◆ **TASK OBJECTIVE**
Word for word, retype the first line of the records and every following line through the one containing "I am building".

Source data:
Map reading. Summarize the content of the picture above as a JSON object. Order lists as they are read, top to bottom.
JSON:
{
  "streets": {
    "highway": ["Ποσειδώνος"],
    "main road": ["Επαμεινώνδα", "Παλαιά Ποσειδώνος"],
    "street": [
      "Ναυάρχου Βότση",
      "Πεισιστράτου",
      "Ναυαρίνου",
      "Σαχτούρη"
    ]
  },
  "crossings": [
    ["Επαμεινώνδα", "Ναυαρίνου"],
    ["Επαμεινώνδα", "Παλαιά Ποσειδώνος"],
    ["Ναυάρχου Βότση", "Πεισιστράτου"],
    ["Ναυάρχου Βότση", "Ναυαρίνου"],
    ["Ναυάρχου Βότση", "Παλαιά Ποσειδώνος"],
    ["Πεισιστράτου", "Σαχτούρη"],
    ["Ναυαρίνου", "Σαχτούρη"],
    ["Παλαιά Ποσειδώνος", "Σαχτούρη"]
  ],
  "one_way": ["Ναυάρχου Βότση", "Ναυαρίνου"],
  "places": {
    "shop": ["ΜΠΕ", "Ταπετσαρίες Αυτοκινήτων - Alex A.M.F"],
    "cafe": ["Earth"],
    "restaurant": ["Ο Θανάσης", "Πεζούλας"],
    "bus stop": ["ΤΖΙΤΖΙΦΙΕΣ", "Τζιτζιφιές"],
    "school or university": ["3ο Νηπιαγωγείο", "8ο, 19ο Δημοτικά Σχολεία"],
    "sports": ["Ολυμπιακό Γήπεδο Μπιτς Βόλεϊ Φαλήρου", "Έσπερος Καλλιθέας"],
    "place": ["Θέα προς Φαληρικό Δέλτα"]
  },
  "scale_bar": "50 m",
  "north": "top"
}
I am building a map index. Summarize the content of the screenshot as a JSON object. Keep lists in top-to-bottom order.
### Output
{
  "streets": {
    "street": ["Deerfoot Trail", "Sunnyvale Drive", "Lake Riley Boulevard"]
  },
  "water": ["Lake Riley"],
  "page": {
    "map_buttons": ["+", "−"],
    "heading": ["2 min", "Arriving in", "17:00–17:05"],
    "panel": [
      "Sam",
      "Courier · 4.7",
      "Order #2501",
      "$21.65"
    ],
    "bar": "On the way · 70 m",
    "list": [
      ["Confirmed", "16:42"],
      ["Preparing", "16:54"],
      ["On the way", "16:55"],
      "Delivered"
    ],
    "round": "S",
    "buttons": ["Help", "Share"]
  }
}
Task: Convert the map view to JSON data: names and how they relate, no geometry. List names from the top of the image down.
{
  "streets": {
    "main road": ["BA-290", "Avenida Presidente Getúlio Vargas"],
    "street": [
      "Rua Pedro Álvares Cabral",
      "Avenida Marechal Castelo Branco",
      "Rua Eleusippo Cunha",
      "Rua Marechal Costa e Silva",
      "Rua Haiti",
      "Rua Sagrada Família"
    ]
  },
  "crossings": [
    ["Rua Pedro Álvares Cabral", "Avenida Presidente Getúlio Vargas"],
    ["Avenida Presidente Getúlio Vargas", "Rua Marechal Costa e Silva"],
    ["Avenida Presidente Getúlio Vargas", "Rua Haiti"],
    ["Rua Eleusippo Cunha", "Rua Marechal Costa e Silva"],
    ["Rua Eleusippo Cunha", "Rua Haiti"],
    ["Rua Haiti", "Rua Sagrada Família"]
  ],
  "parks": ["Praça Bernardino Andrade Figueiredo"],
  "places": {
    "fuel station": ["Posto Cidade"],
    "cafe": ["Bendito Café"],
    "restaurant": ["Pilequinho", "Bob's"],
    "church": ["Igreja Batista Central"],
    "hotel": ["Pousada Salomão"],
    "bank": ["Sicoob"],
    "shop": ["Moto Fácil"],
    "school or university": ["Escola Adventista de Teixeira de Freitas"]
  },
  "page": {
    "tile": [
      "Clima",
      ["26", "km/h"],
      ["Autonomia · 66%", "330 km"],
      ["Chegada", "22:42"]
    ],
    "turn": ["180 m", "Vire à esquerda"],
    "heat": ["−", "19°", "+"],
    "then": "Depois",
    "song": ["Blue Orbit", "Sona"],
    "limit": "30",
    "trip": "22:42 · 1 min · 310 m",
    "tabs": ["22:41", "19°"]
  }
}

◆ **SOLUTION FOR THIS PROBLEM**
Map reading. Summarize the content of the picture above as a JSON object. Order lists as they are read, top to bottom.
JSON:
{
  "streets": {
    "highway": ["Ποσειδώνος"],
    "main road": ["Επαμεινώνδα", "Παλαιά Ποσειδώνος"],
    "street": [
      "Ναυάρχου Βότση",
      "Πεισιστράτου",
      "Ναυαρίνου",
      "Σαχτούρη"
    ]
  },
  "crossings": [
    ["Επαμεινώνδα", "Ναυαρίνου"],
    ["Επαμεινώνδα", "Παλαιά Ποσειδώνος"],
    ["Ναυάρχου Βότση", "Πεισιστράτου"],
    ["Ναυάρχου Βότση", "Ναυαρίνου"],
    ["Ναυάρχου Βότση", "Παλαιά Ποσειδώνος"],
    ["Πεισιστράτου", "Σαχτούρη"],
    ["Ναυαρίνου", "Σαχτούρη"],
    ["Παλαιά Ποσειδώνος", "Σαχτούρη"]
  ],
  "one_way": ["Ναυάρχου Βότση", "Ναυαρίνου"],
  "places": {
    "shop": ["ΜΠΕ", "Ταπετσαρίες Αυτοκινήτων - Alex A.M.F"],
    "cafe": ["Earth"],
    "restaurant": ["Ο Θανάσης", "Πεζούλας"],
    "bus stop": ["ΤΖΙΤΖΙΦΙΕΣ", "Τζιτζιφιές"],
    "school or university": ["3ο Νηπιαγωγείο", "8ο, 19ο Δημοτικά Σχολεία"],
    "sports": ["Ολυμπιακό Γήπεδο Μπιτς Βόλεϊ Φαλήρου", "Έσπερος Καλλιθέας"],
    "place": ["Θέα προς Φαληρικό Δέλτα"]
  },
  "scale_bar": "50 m",
  "north": "top"
}
I am building a map index. Summarize the content of the screenshot as a JSON object. Keep lists in top-to-bottom order.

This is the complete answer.